Difficile tenere insieme tutto questo, forse anche intollerabile, eppure seguire il filo di queste connessioni emotive, stringerlo tra le mani, mi restituisce una sensazione di contiguità e vicinanza, anche con situazioni apparentemente distanti, nel momento stesso in cui mi mette di fronte e ricorda la mia posizione. Quanto siamo impreparati, indifesi e soli, di fronte al dolore. Come siamo uguali. Quanto facilmente, tuttavia, rischiamo di dimenticarlo..

Consolare è la parola che si è fatta strada tra la neve, il suo silenzio ovattato, le crepe di dentro e di fuori. L’etimologia di questo verbo –cum (con) e solari (confortare), a sua volta da solus (solo, intero)- pare ricondurre l’essenza della parola ad una posizione relazionale: quella dello stare accanto a qualcuno che è solo. Solo -verrebbe da dire- eppure in compagnia del proprio dolore. Stare vicino. Punto.

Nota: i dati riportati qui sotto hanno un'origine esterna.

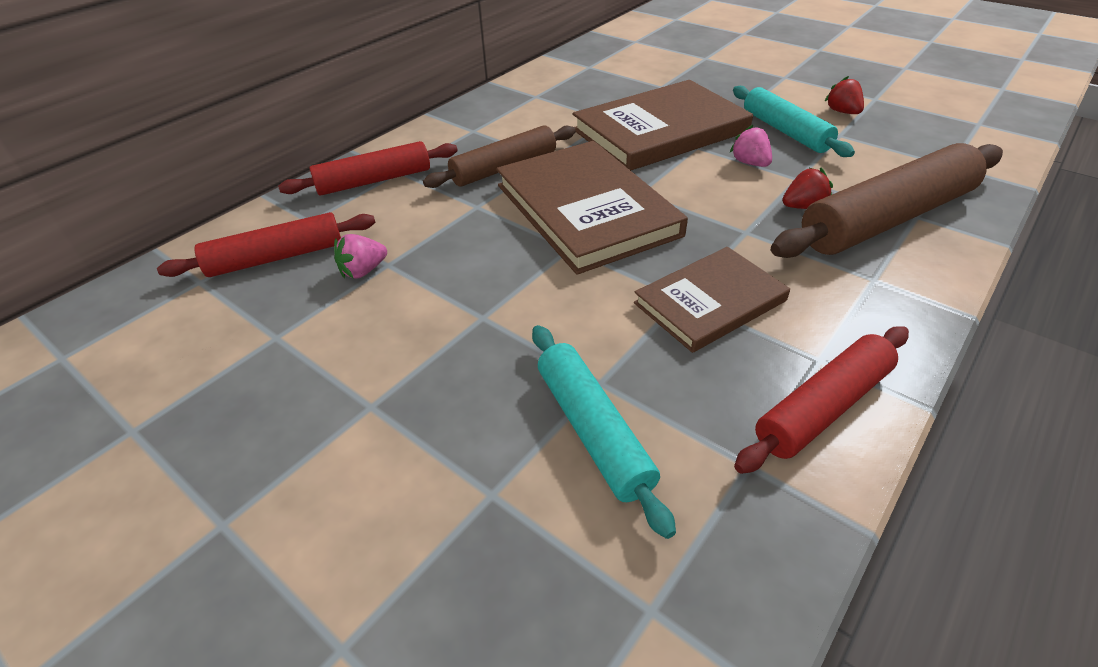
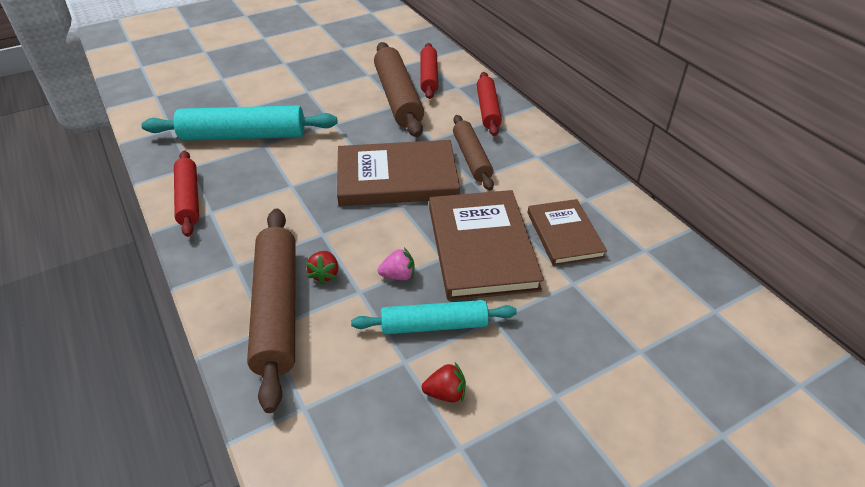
camera: 110 degrees right, 0 degrees up
(363, 271) = (397, 98): pink strawberry -> brown rolling pin
(593, 430) = (243, 136): turquoise rolling pin -> turquoise rolling pin, size x1.60
(710, 302) = (279, 193): brown book -> brown book (564, 234)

Quanto è difficile stare, quando non vi è altro da fare, perché posti di fronte ad un limite, o perché, magari, è l’altro a chiederci proprio e solo questo. Riflettevo su come l’atto stesso del consolare, abbia assunto -forse nel tempo?- una valenza vagamente svalutante… si pensi all’aggettivo consolatorio, che a volte sembra far rima con illusorio. Come se quello stare con, riconoscendo e legittimando una sospensione dell’azione, costituisse, in fin dei conti, una perdita di tempo.

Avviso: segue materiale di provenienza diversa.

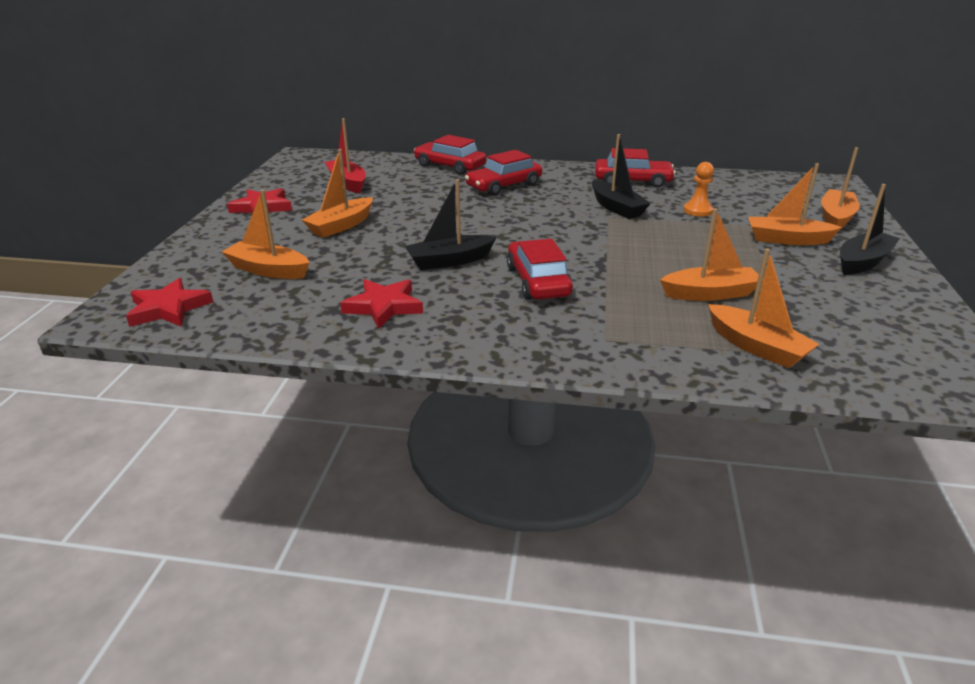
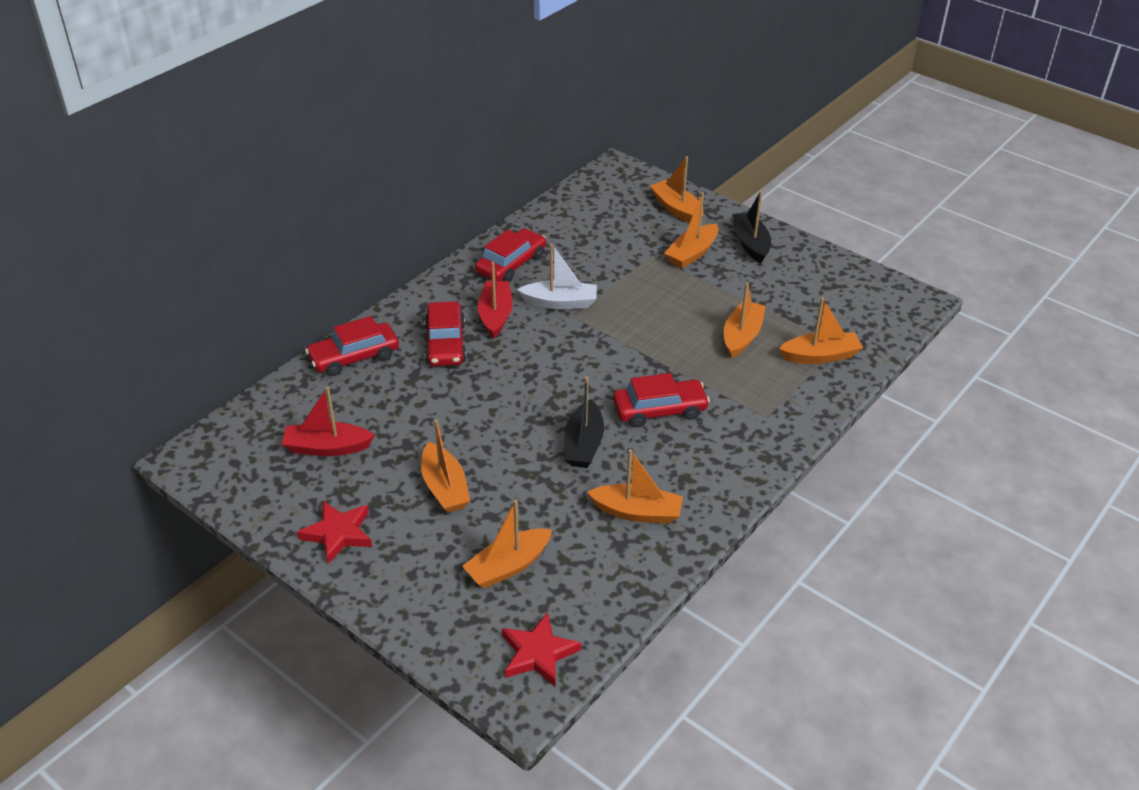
camera: 60 degrees left, 10 degrees up
(384, 306) = (637, 512): red star -> orange boat
(538, 281) = (659, 410): red car -> red car turned 150 degrees clockwise
(562, 192) = (495, 315): none -> red boat
(616, 208) = (560, 302): black boat -> white boat
(698, 211) = (605, 264): orange pawn -> none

Nella mia esperienza clinica, ma anche nella vita, mi accorgo, ogni giorno di più, di quanto sia prezioso ma difficile da abitare, questo tempo in cui si prova a stare -insieme- con quello che c’è.  Un tempo in cui provare ad accogliere e tollerare l’impotenza, il dolore, la frustrazione di sentire che -almeno per il momento- non vi sia qualcosa da fare, e forse neppure da dire. Un tempo in cui, tuttavia, il fatto di sentirsi accolti e in compagnia di un altro, diviene premessa per mantenere una fiducia, magari flebile, ma pur sempre presente, nel fatto che si tratti di una fase con una durata imprevedibile ma limitata. Un tempo che precede e prepara il momento dell’elaborazione e dell’attraversamento. Un tempo in cui la mia funzione è solo quella di tenere accesa la fiamma della fiducia, anche quando l’altro non spera più…

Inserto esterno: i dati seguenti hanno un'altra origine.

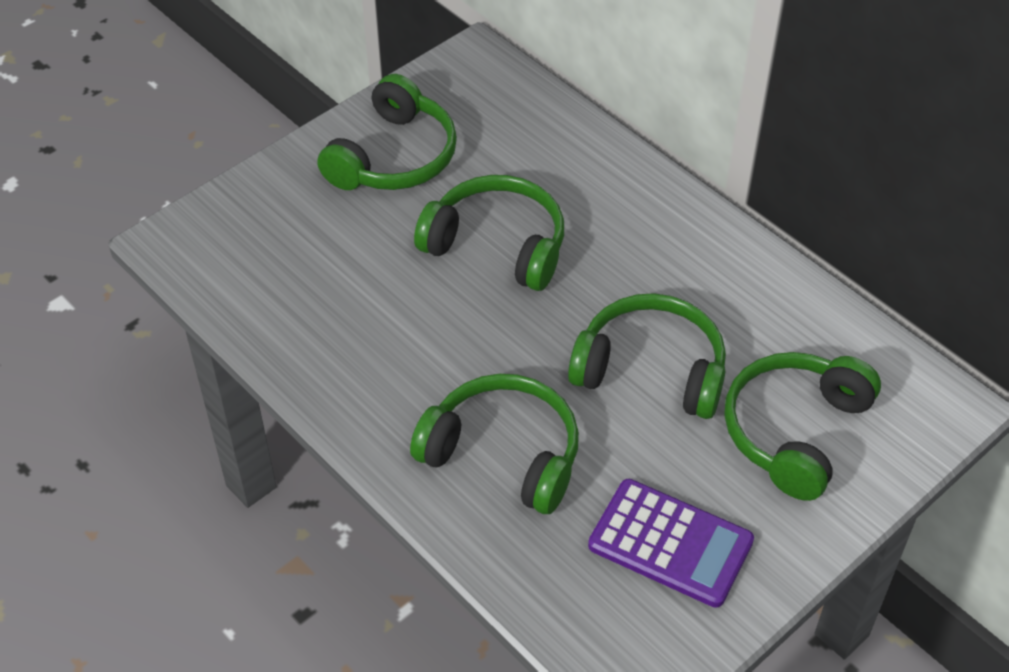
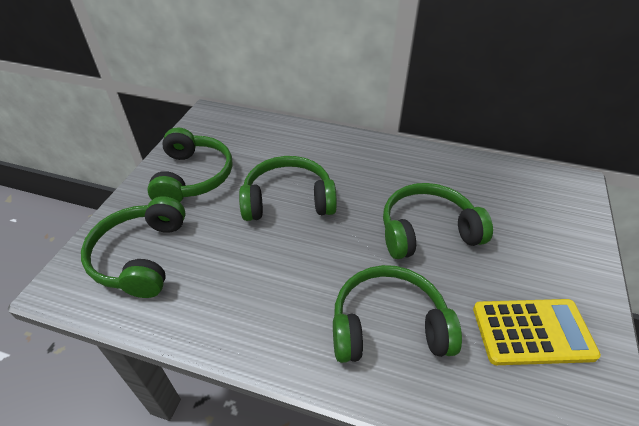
camera: 30 degrees left, 5 degrees down
(670, 544) = (532, 332): purple calculator -> yellow calculator
(795, 431) = (527, 230): green headphones -> green headphones (141, 256)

2 risposte a "Le parole e la neve"

  1. Ciao Silvia, bello il tuo blog. Qualche idea che mi è venuta in lettura. Anche la Cabala ebraica ha un intenso, a volte mistico rapporto con la parola. C’è un bel film che lo illustra bene che si chiama Bee Season (con Richard Gere).
    Rispetto poi al consolare condivido il timore della ipocrisia di fronte al dolore altrui. Gli amici di Giobbe ne sembrano essere un esempio classico; e questi si sono almeno preso del tempo. Credo che il dolore sia uno stato che non si riesca a condividere e forse proprio per questo è così formativo. Oggi poi ho letto una cosa in 1 Pietro che mi ha stupito: “Se poi doveste soffrire per la giustizia, beati voi.” Non credo che facesse appello ad un masochismo fanatico, ma forse proprio alla forza formativa del dolore.